Catholic dogmas on status

Usually, it is heretical rather than orthodox positions that are given well-known names.  If the doctrine that grace is needed to be worthy of salvation has a name I am unfamiliar with it, but everyone knows the contrary position is called “Pelagianism”.  I am similarly unfamiliar with names for the components of Chalcedonian orthodoxy numbering Christ’s person and natures, but everyone knows the alternatives are called “Nestorianism” and “Monophysitism”.

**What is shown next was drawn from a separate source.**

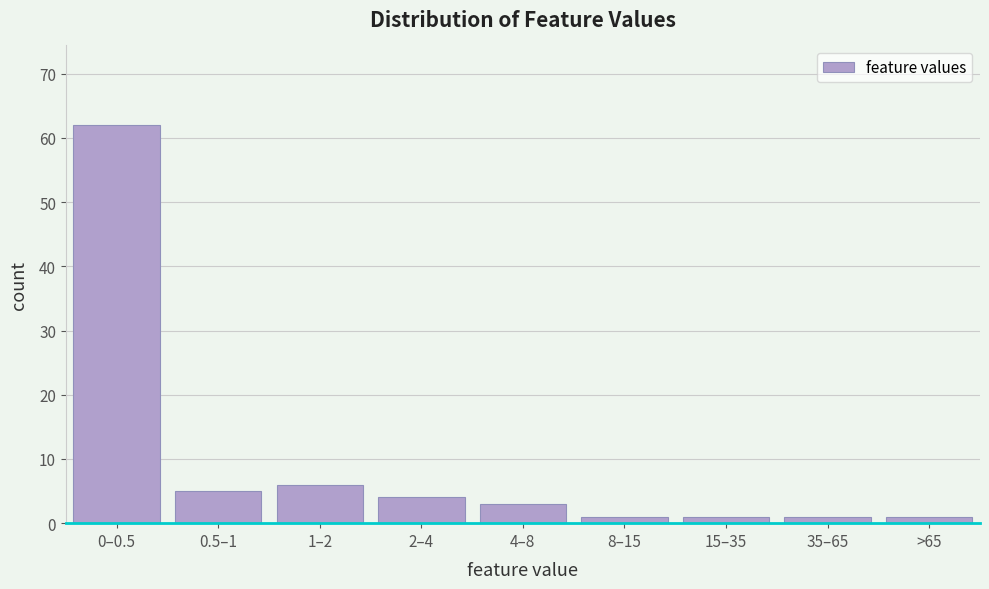

Reading left to right, extract all data points from this chart.

0–0.5=62	0.5–1=5	1–2=6	2–4=4	4–8=3	8–15=1	15–35=1	35–65=1	>65=1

So we should not be surprised that although Catholics have very definite doctrines on relative social and presumed moral status (henceforth simply “status” because status and moral reputation are always relative to others–“everyone is a sinner” completely negates the social force of “X is a sinner”), these doctrines do not have names, but their contraries do.  The doctrines are as follows

  1. Non-Catholic > Catholic
  2. Laity > Clergy

These statements are usually not given names, but their contraries are called “triumphalism” and “clericalism”, and they are excoriated as the worst enemies of proper thinking, just as Chalcedonian Catholics said about Nestorianism and Monophysitism.

People are always presenting “proofs” of the two laws.  They are always of the following form.  Some Catholics/priests do bad things.  Therefore Catholics/priests are inferior to non-Catholics/laity.  Absolutely never is there the slightest attempt to compare with a fair non-Catholic/lay control group:  an equal number of people over the same block of time in similar circumstances.  This is the sure sign of bigotry at work.  Never is an argument made against my tribe that couldn’t just as well be used to prove the inferiority of people whose last names begin with the letter “A”, or whatever.

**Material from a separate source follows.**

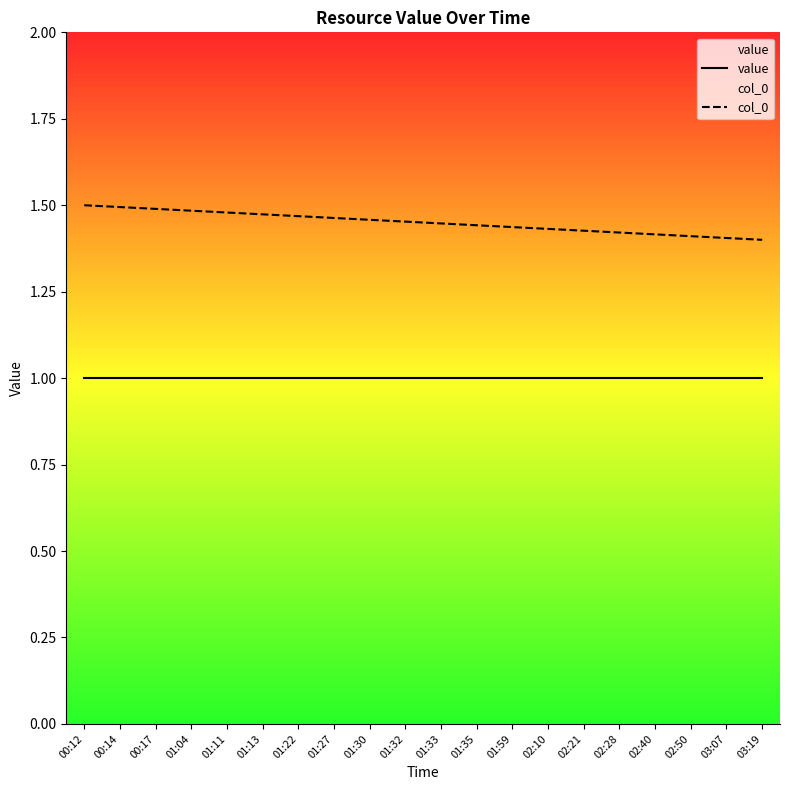

Is this an area chart (filled region under the line)?

No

The practical consequences of the first law (against “triumphalism”) are as follows.  Catholics must never claim to be always or as a rule better in any way than non-Catholics, but it can routinely be claimed that many (by implication, most) non-Catholics are better than Catholics.  When non-Catholics accuse Catholics of moral failure, Catholics may not defend themselves; they must always apologize.  Remember how John Paul II apologized for the Chinese Church to her very persecutors?

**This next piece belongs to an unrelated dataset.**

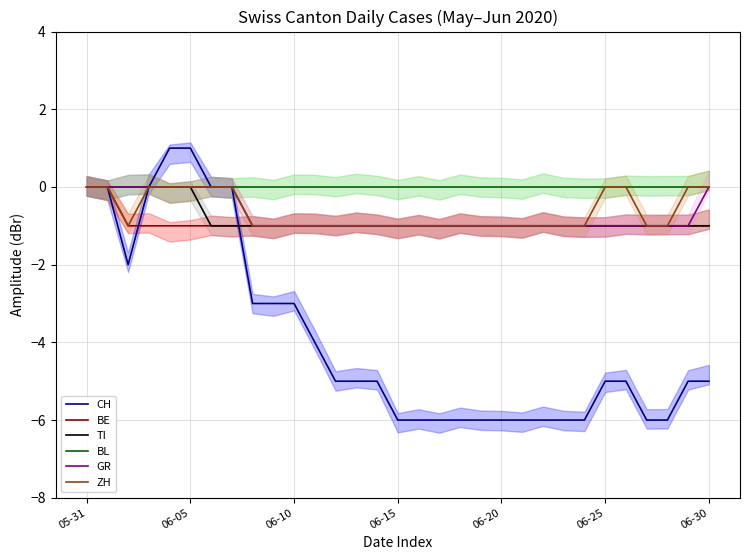

Is the value of CH at 8 greater than the value of BL at 21?

No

The very fact that non-Catholics reject the faith is said to be the fault of Catholics giving scandal against the unbelievers’ more finely-honed moral sensibilities.  Thus, even our virtue which differentiates us from the unbelievers (faith is a virtue–look it up) is taken as evidence of our moral deficiency.  What’s the matter with us that we’re not scandalized by each other enough to apostasize?  The practical consequences of the second law against “clericalism” are analogous.  As the most visible Catholics–those who have volunteered to let their lives become a living hell as punching bags for the anti-Catholic world–priests, bishops, and religious must be particularly wicked people.

As recent events indicate, clergy never stick up for the laity, and laity never stick up for the clergy.  We prove our faith in Christ by our faithlessness to each other.